In general, acceptance rates of genetic testing vary from 20 to 90% [49,50,51]. When analyzing the acceptance of genetic testing in subject to arising expenses, it was shown that there was a decreasing willingness with rising costs for patients [52,53,54]. Additionally, Adamkova et al. [35] showed a readiness for genetic testing in a group of healthy study volunteers depending on the sampling method used. The acceptance of blood sampling (72%) and buccal swab sampling (98%) differed considerable and consequently could be substantially improved by using the right method. These data are totally in line with our acceptance findings. We showed that in a routine early detection almost all women (98%) are interested in learning more about individualized early detection including genetic testing.

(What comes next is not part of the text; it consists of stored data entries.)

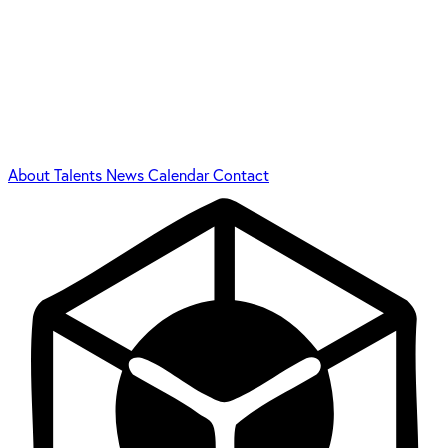
About
Talents
News
Calendar
Contact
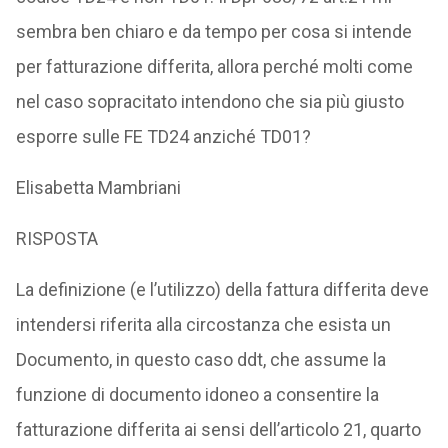
sembra ben chiaro e da tempo per cosa si intende
per fatturazione differita, allora perché molti come
nel caso sopracitato intendono che sia più giusto
esporre sulle FE TD24 anziché TD01?
Elisabetta Mambriani
RISPOSTA
La definizione (e l’utilizzo) della fattura differita deve
intendersi riferita alla circostanza che esista un
Documento, in questo caso ddt, che assume la
funzione di documento idoneo a consentire la
fatturazione differita ai sensi dell’articolo 21, quarto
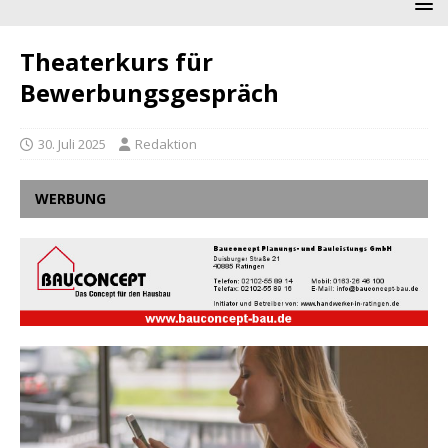
Theaterkurs für
Bewerbungsgespräch
30. Juli 2025
Redaktion
WERBUNG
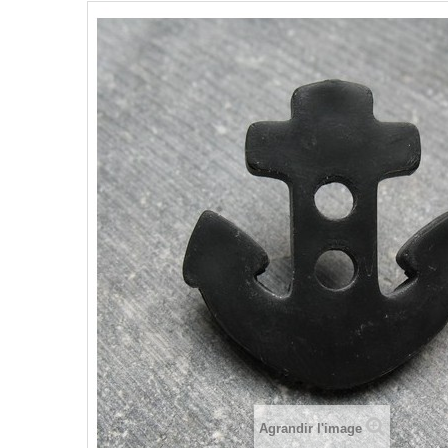
Agrandir l'image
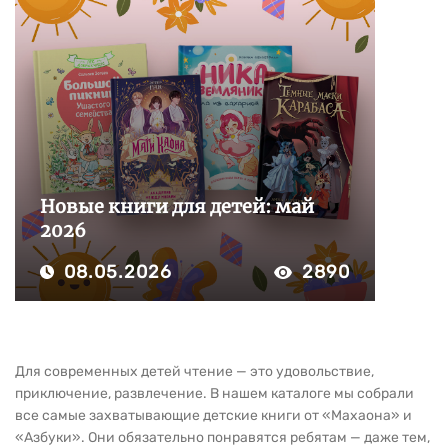
Новые книги для детей: май
2026
08.05.2026
2890
Для современных детей чтение — это удовольствие,
приключение, развлечение. В нашем каталоге мы собрали
все самые захватывающие детские книги от «Махаона» и
«Азбуки». Они обязательно понравятся ребятам — даже тем,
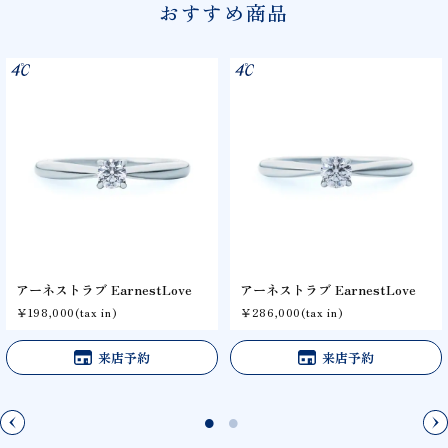
おすすめ商品
アーネストラブ EarnestLove
アーネストラブ EarnestLove
￥198,000(tax in)
￥286,000(tax in)
来店予約
来店予約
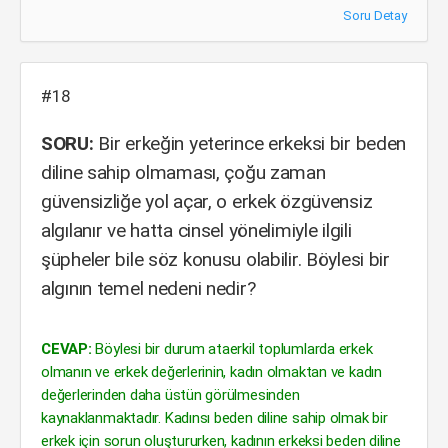
Soru Detay
#18
SORU:
Bir erkeğin yeterince erkeksi bir beden
diline sahip olmaması, çoğu zaman
güvensizliğe yol açar, o erkek özgüvensiz
algılanır ve hatta cinsel yönelimiyle ilgili
şüpheler bile söz konusu olabilir. Böylesi bir
algının temel nedeni nedir?
CEVAP:
Böylesi bir durum ataerkil toplumlarda erkek
olmanın ve erkek değerlerinin, kadın olmaktan ve kadın
değerlerinden daha üstün görülmesinden
kaynaklanmaktadır. Kadınsı beden diline sahip olmak bir
erkek için sorun oluştururken, kadının erkeksi beden diline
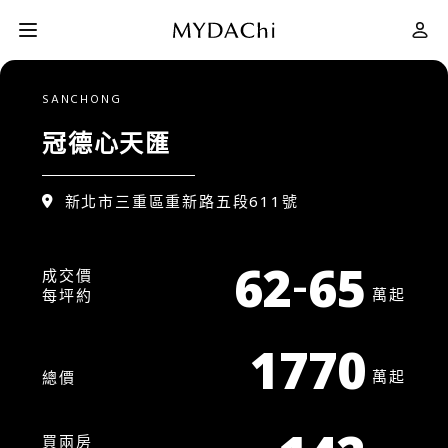
SANCHONG
建案評價
冠德心天匯
新北市三重區重新路五段611號
如何買房
-
62
65
成交價
MYMY 幫你找
萬起
每坪約
1770
網站導覽
萬起
總價
會員專屬
買兩房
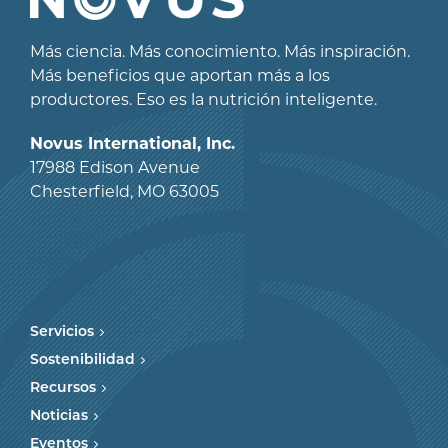
Más ciencia. Más conocimiento. Más inspiración.
Más beneficios que aportan más a los
productores. Eso es la nutrición inteligente.
Novus International, Inc.
17988 Edison Avenue
Chesterfield, MO 63005
Servicios
Sostenibilidad
Recursos
Noticias
Eventos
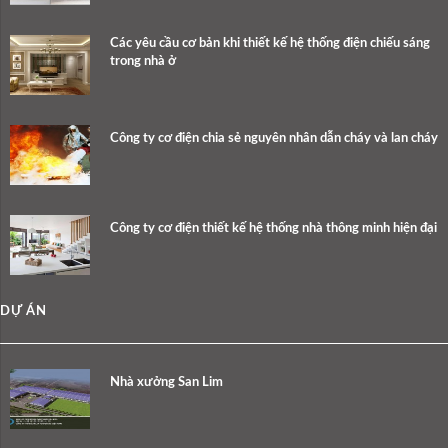
Các yêu cầu cơ bản khi thiết kế hệ thống điện chiếu sáng
trong nhà ở
Công ty cơ điện chia sẻ nguyên nhân dẫn cháy và lan cháy
Công ty cơ điện thiết kế hệ thống nhà thông minh hiện đại
DỰ ÁN
Nhà xưởng San Lim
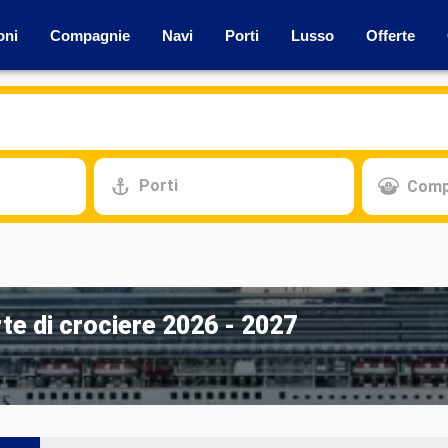
oni
Compagnie
Navi
Porti
Lusso
Offerte
Porti
Comp
te di crociere 2026 - 2027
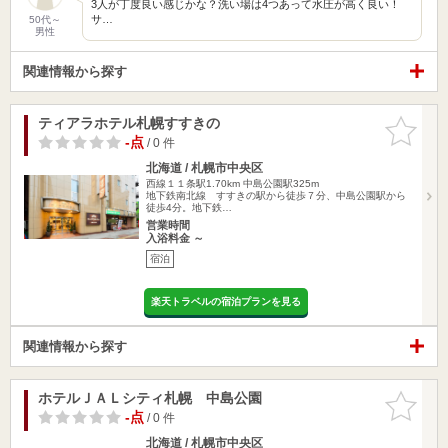
3人が丁度良い感じかな？洗い場は4つあって水圧が高く良い！
サ…
50代～
男性
関連情報から探す
ティアラホテル札幌すすきの
お気に入
りに追加
-点
/ 0 件
北海道 / 札幌市中央区
西線１１条駅1.70km
中島公園駅325m
地下鉄南北線 すすきの駅から徒歩７分、中島公園駅から
徒歩4分。地下鉄…
営業時間
入浴料金 ～
宿泊
楽天トラベルの宿泊プランを見る
関連情報から探す
ホテルＪＡＬシティ札幌 中島公園
お気に入
りに追加
-点
/ 0 件
北海道 / 札幌市中央区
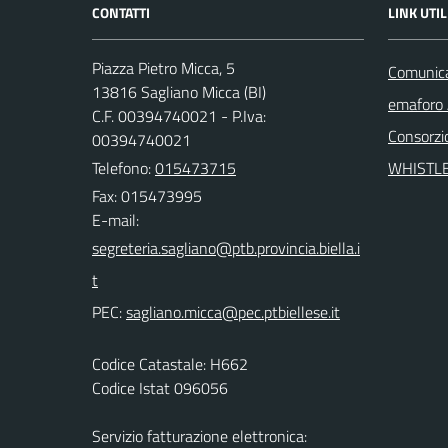
CONTATTI
LINK UTIL
Piazza Pietro Micca, 5
Comunicaz
13816 Sagliano Micca (BI)
emaforo
C.F. 00394740021 - P.Iva:
Consorzi
00394740021
Telefono:
015473715
WHISTL
Fax: 015473995
E-mail:
PEC:
Codice Catastale: H662
Codice Istat 096056
Servizio fatturazione elettronica:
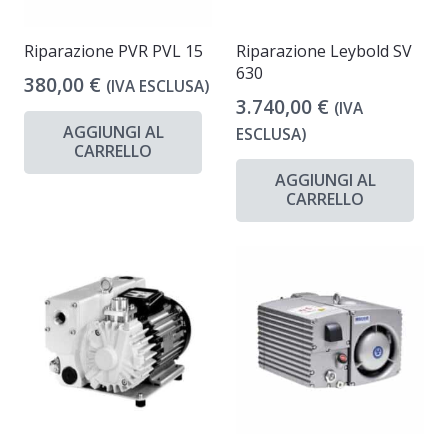
Riparazione PVR PVL 15
Riparazione Leybold SV
630
380,00
€
(IVA ESCLUSA)
3.740,00
€
(IVA
AGGIUNGI AL
ESCLUSA)
CARRELLO
AGGIUNGI AL
CARRELLO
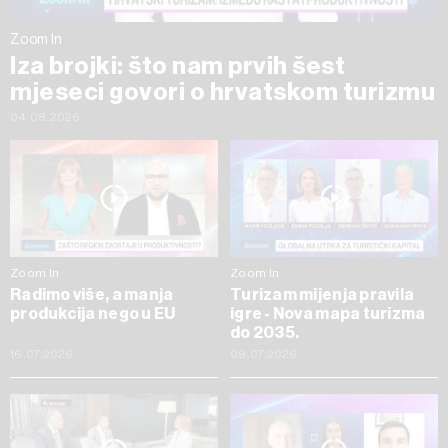
Zoom In
Iza brojki: što nam prvih šest
mjeseci govori o hrvatskom turizmu
04.08.2026
Zoom In
Zoom In
Radimo više, a manja
Turizam mijenja pravila
produkcija nego u EU
igre - Nova mapa turizma
do 2035.
16.07.2026
09.07.2026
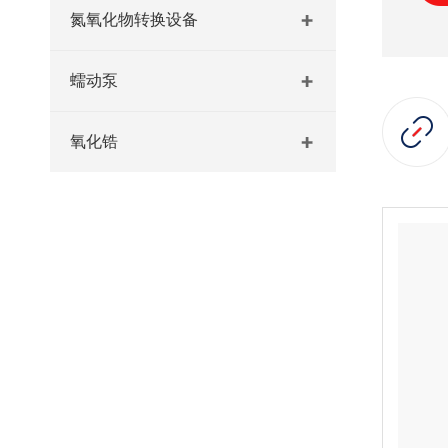
氮氧化物转换设备
蠕动泵
氧化锆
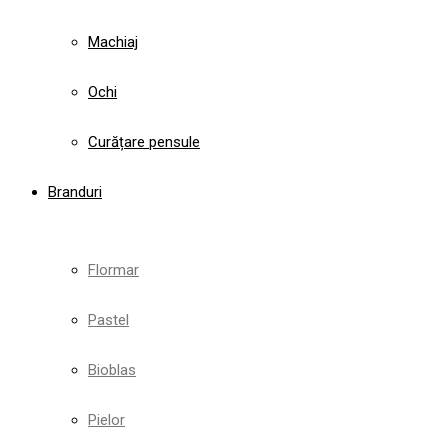
Machiaj
Ochi
Curățare pensule
Branduri
Flormar
Pastel
Bioblas
Pielor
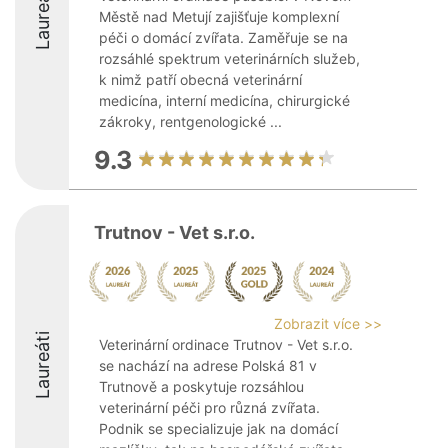
Laureáti
Městě nad Metují zajišťuje komplexní
péči o domácí zvířata. Zaměřuje se na
rozsáhlé spektrum veterinárních služeb,
k nimž patří obecná veterinární
medicína, interní medicína, chirurgické
zákroky, rentgenologické ...
9.3
Trutnov - Vet s.r.o.
Zobrazit více >>
Laureáti
Veterinární ordinace Trutnov - Vet s.r.o.
se nachází na adrese Polská 81 v
Trutnově a poskytuje rozsáhlou
veterinární péči pro různá zvířata.
Podnik se specializuje jak na domácí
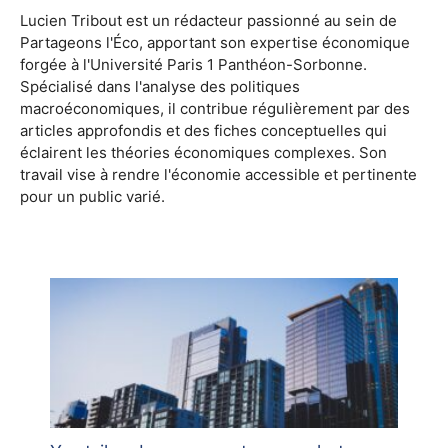
Lucien Tribout est un rédacteur passionné au sein de
Partageons l'Éco, apportant son expertise économique
forgée à l'Université Paris 1 Panthéon-Sorbonne.
Spécialisé dans l'analyse des politiques
macroéconomiques, il contribue régulièrement par des
articles approfondis et des fiches conceptuelles qui
éclairent les théories économiques complexes. Son
travail vise à rendre l'économie accessible et pertinente
pour un public varié.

Because buccal swab and, as we showed, saliva sampling are extremely high accepted methods of genetic testing in healthy women presented for early detection of BC, we were interested whether quality and quantity of DNA from saliva samples could be adequate for testing of genetic risk factors. In that sense, we could extract a suitable quantity of DNA from saliva samples. The amount was comparable to other studies. For example, Looi et al. [55] extracted an average of 15 µg DNA from 1.0 ml saliva, while we observed a mean DNA yield of 7.3 µg from 0.3 ml saliva. When comparing two methods for isolation of DNA from saliva samples, we found that the automated, magnetic bead-based Maxwell RSC system was superior to manual purification with the prepIT L2P within our small test cohort. In particular, the purity of the isolated DNA was better using the Maxwell RSC system. Nevertheless, the bacterial content was identical and thus for both methods a specific quantification of human DNA (e.g., real-time PCR) would be necessary to determine the exact amount [56, 57]. In earlier studies, it was shown that the mean number of bacterial cells per milliliter saliva is approximately 1.7 × 107, which represents about 90% of the total extracted DNA [58]. On the other hand, regardless of the amount of non-human DNA, it was shown that results obtained from further downstream studies, like sequencing or genotyping, were definite and accurate [56, 59]. Similar results could be obtained by us. Using Sanger sequencing or Multiplex ligation-dependent probe amplification, we detected identical mutations within BRCA1 and BRCA2 in DNA from blood and saliva. Taken together, we were able to show well suitable extraction methods for the isolation of DNA from saliva with high quality and quantity, a high interest in genetic testing when using saliva as a DNA source and a concordance between sequencing results of blood-based and saliva-based DNA. In summary, this makes saliva a well-suited source for a variety of studies and especially for the detection of cancer biomarkers (e.g., specific germline mutations in BRCA1 and BRCA2) during screening procedures [60].

Conclusion

Saliva sampling seems to be sufficient means for high throughput genotyping used for BC-risk stratification. In addition, it is accepted by patients in a diagnostic mammography setting due to its simple application. This might help to detect individuals at high risk who have need for intense surveillance. On the other side, it might be possible to detect women at low risk to avoid needless x-ray exposure in the sense of longer screening intervals. Further investigation is needed to prove applicability in BC screening program.